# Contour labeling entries
========================================================================

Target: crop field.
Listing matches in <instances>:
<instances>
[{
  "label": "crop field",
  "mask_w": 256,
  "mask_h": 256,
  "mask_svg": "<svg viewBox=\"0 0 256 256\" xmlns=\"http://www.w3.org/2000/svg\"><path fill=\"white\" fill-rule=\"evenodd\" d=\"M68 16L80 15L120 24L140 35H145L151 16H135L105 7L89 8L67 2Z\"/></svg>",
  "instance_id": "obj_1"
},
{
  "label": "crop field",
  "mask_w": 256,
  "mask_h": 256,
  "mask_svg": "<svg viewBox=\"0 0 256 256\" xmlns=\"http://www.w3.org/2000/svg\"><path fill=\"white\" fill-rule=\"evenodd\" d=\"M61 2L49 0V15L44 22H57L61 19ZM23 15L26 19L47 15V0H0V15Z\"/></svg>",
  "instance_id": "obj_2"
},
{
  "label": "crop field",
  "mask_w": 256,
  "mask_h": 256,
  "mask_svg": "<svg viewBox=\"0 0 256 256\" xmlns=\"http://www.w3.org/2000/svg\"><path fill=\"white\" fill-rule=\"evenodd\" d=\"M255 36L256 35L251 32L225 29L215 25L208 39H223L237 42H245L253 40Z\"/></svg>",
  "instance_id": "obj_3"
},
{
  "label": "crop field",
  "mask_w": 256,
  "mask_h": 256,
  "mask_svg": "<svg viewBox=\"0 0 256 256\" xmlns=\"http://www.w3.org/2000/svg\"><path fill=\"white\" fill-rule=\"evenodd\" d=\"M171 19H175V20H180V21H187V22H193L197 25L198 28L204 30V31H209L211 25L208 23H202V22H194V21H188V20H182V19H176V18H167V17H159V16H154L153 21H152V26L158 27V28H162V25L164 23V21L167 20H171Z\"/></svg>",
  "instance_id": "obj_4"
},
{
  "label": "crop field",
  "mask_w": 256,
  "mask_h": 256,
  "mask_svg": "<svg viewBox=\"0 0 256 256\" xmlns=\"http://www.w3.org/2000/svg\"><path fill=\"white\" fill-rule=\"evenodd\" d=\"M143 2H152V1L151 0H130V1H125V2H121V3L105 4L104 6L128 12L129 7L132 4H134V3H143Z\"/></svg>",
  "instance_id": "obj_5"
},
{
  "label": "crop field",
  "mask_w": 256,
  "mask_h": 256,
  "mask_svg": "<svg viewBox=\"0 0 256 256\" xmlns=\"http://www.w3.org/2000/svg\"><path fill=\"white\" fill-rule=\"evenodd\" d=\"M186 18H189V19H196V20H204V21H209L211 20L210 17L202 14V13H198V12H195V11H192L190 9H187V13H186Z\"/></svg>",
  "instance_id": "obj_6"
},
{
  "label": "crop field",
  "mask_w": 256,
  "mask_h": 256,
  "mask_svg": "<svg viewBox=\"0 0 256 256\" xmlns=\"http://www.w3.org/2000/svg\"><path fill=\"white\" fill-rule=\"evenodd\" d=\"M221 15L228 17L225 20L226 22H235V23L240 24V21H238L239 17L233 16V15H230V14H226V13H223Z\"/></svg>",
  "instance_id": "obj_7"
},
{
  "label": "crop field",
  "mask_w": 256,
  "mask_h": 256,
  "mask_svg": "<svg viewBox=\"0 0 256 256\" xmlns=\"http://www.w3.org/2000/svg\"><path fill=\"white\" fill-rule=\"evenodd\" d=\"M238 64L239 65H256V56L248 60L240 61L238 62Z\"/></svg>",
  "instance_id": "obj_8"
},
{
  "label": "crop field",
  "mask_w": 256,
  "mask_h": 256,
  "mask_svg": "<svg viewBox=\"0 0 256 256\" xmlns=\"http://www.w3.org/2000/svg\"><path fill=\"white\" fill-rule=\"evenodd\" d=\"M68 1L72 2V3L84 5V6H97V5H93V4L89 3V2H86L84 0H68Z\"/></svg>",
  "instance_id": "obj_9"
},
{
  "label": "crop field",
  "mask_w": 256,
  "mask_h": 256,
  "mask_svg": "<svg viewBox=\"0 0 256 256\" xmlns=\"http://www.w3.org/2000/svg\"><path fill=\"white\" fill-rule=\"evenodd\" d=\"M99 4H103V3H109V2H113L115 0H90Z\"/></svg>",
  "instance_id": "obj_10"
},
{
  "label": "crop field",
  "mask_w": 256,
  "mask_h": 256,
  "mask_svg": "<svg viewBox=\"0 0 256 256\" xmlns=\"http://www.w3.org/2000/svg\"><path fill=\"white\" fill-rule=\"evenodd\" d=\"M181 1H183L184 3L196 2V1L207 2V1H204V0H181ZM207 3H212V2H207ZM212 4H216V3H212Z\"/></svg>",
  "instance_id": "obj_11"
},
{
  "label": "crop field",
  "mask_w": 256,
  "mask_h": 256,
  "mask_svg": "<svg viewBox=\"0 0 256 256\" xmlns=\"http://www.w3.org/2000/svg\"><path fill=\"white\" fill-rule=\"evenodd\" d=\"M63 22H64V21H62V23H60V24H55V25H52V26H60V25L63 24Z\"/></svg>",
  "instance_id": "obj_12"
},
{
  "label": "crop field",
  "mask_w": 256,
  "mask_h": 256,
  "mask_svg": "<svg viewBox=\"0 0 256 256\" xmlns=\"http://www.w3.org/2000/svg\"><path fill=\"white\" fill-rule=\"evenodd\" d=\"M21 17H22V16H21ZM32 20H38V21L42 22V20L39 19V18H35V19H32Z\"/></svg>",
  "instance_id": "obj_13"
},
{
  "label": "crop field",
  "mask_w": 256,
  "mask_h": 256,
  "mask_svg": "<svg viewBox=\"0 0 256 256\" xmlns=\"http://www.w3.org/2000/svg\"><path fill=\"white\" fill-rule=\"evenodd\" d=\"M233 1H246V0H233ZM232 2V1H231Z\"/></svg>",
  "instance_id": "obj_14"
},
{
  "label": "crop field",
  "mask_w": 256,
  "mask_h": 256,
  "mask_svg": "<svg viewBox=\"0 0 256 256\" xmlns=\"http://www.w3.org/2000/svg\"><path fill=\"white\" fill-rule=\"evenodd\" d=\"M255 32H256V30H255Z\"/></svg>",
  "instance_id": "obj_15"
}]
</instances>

========================================================================

# Your task
Reproduce the material above with "crop field" swapped for "farm plot" wherever it occurs, keeping everything else the same.

# Solution
Target: farm plot.
Listing matches in <instances>:
<instances>
[{
  "label": "farm plot",
  "mask_w": 256,
  "mask_h": 256,
  "mask_svg": "<svg viewBox=\"0 0 256 256\" xmlns=\"http://www.w3.org/2000/svg\"><path fill=\"white\" fill-rule=\"evenodd\" d=\"M68 16L80 15L120 24L140 35H145L151 16H135L105 7L89 8L67 2Z\"/></svg>",
  "instance_id": "obj_1"
},
{
  "label": "farm plot",
  "mask_w": 256,
  "mask_h": 256,
  "mask_svg": "<svg viewBox=\"0 0 256 256\" xmlns=\"http://www.w3.org/2000/svg\"><path fill=\"white\" fill-rule=\"evenodd\" d=\"M61 2L49 0V15L44 22H57L61 19ZM23 15L26 19L47 15V0H0V15Z\"/></svg>",
  "instance_id": "obj_2"
},
{
  "label": "farm plot",
  "mask_w": 256,
  "mask_h": 256,
  "mask_svg": "<svg viewBox=\"0 0 256 256\" xmlns=\"http://www.w3.org/2000/svg\"><path fill=\"white\" fill-rule=\"evenodd\" d=\"M255 36L256 35L251 32L225 29L215 25L208 39H223L237 42H245L253 40Z\"/></svg>",
  "instance_id": "obj_3"
},
{
  "label": "farm plot",
  "mask_w": 256,
  "mask_h": 256,
  "mask_svg": "<svg viewBox=\"0 0 256 256\" xmlns=\"http://www.w3.org/2000/svg\"><path fill=\"white\" fill-rule=\"evenodd\" d=\"M171 19H175V20H180V21H187V22H193L197 25L198 28L204 30V31H209L211 25L208 23H202V22H194V21H188V20H182V19H176V18H167V17H159V16H154L153 21H152V26L158 27V28H162V25L164 23V21L167 20H171Z\"/></svg>",
  "instance_id": "obj_4"
},
{
  "label": "farm plot",
  "mask_w": 256,
  "mask_h": 256,
  "mask_svg": "<svg viewBox=\"0 0 256 256\" xmlns=\"http://www.w3.org/2000/svg\"><path fill=\"white\" fill-rule=\"evenodd\" d=\"M143 2H152V1L151 0H130V1H125V2H121V3L105 4L104 6L128 12L129 7L132 4H134V3H143Z\"/></svg>",
  "instance_id": "obj_5"
},
{
  "label": "farm plot",
  "mask_w": 256,
  "mask_h": 256,
  "mask_svg": "<svg viewBox=\"0 0 256 256\" xmlns=\"http://www.w3.org/2000/svg\"><path fill=\"white\" fill-rule=\"evenodd\" d=\"M186 18H189V19H196V20H204V21H209L211 20L210 17L202 14V13H198V12H195V11H192L190 9H187V13H186Z\"/></svg>",
  "instance_id": "obj_6"
},
{
  "label": "farm plot",
  "mask_w": 256,
  "mask_h": 256,
  "mask_svg": "<svg viewBox=\"0 0 256 256\" xmlns=\"http://www.w3.org/2000/svg\"><path fill=\"white\" fill-rule=\"evenodd\" d=\"M221 15L228 17L225 20L226 22H235V23L240 24V21H238L239 17L233 16V15H230V14H226V13H223Z\"/></svg>",
  "instance_id": "obj_7"
},
{
  "label": "farm plot",
  "mask_w": 256,
  "mask_h": 256,
  "mask_svg": "<svg viewBox=\"0 0 256 256\" xmlns=\"http://www.w3.org/2000/svg\"><path fill=\"white\" fill-rule=\"evenodd\" d=\"M238 64L239 65H256V56L248 60L240 61L238 62Z\"/></svg>",
  "instance_id": "obj_8"
},
{
  "label": "farm plot",
  "mask_w": 256,
  "mask_h": 256,
  "mask_svg": "<svg viewBox=\"0 0 256 256\" xmlns=\"http://www.w3.org/2000/svg\"><path fill=\"white\" fill-rule=\"evenodd\" d=\"M68 1L72 2V3L84 5V6H97V5H93V4L89 3V2H86L84 0H68Z\"/></svg>",
  "instance_id": "obj_9"
},
{
  "label": "farm plot",
  "mask_w": 256,
  "mask_h": 256,
  "mask_svg": "<svg viewBox=\"0 0 256 256\" xmlns=\"http://www.w3.org/2000/svg\"><path fill=\"white\" fill-rule=\"evenodd\" d=\"M99 4H103V3H109V2H113L115 0H90Z\"/></svg>",
  "instance_id": "obj_10"
},
{
  "label": "farm plot",
  "mask_w": 256,
  "mask_h": 256,
  "mask_svg": "<svg viewBox=\"0 0 256 256\" xmlns=\"http://www.w3.org/2000/svg\"><path fill=\"white\" fill-rule=\"evenodd\" d=\"M181 1H183L184 3L196 2V1L207 2V1H204V0H181ZM207 3H212V2H207ZM212 4H216V3H212Z\"/></svg>",
  "instance_id": "obj_11"
},
{
  "label": "farm plot",
  "mask_w": 256,
  "mask_h": 256,
  "mask_svg": "<svg viewBox=\"0 0 256 256\" xmlns=\"http://www.w3.org/2000/svg\"><path fill=\"white\" fill-rule=\"evenodd\" d=\"M63 22H64V21H62V23H60V24H55V25H52V26H60V25L63 24Z\"/></svg>",
  "instance_id": "obj_12"
},
{
  "label": "farm plot",
  "mask_w": 256,
  "mask_h": 256,
  "mask_svg": "<svg viewBox=\"0 0 256 256\" xmlns=\"http://www.w3.org/2000/svg\"><path fill=\"white\" fill-rule=\"evenodd\" d=\"M21 17H22V16H21ZM32 20H38V21L42 22V20L39 19V18H35V19H32Z\"/></svg>",
  "instance_id": "obj_13"
},
{
  "label": "farm plot",
  "mask_w": 256,
  "mask_h": 256,
  "mask_svg": "<svg viewBox=\"0 0 256 256\" xmlns=\"http://www.w3.org/2000/svg\"><path fill=\"white\" fill-rule=\"evenodd\" d=\"M233 1H246V0H233ZM232 2V1H231Z\"/></svg>",
  "instance_id": "obj_14"
},
{
  "label": "farm plot",
  "mask_w": 256,
  "mask_h": 256,
  "mask_svg": "<svg viewBox=\"0 0 256 256\" xmlns=\"http://www.w3.org/2000/svg\"><path fill=\"white\" fill-rule=\"evenodd\" d=\"M255 32H256V30H255Z\"/></svg>",
  "instance_id": "obj_15"
}]
</instances>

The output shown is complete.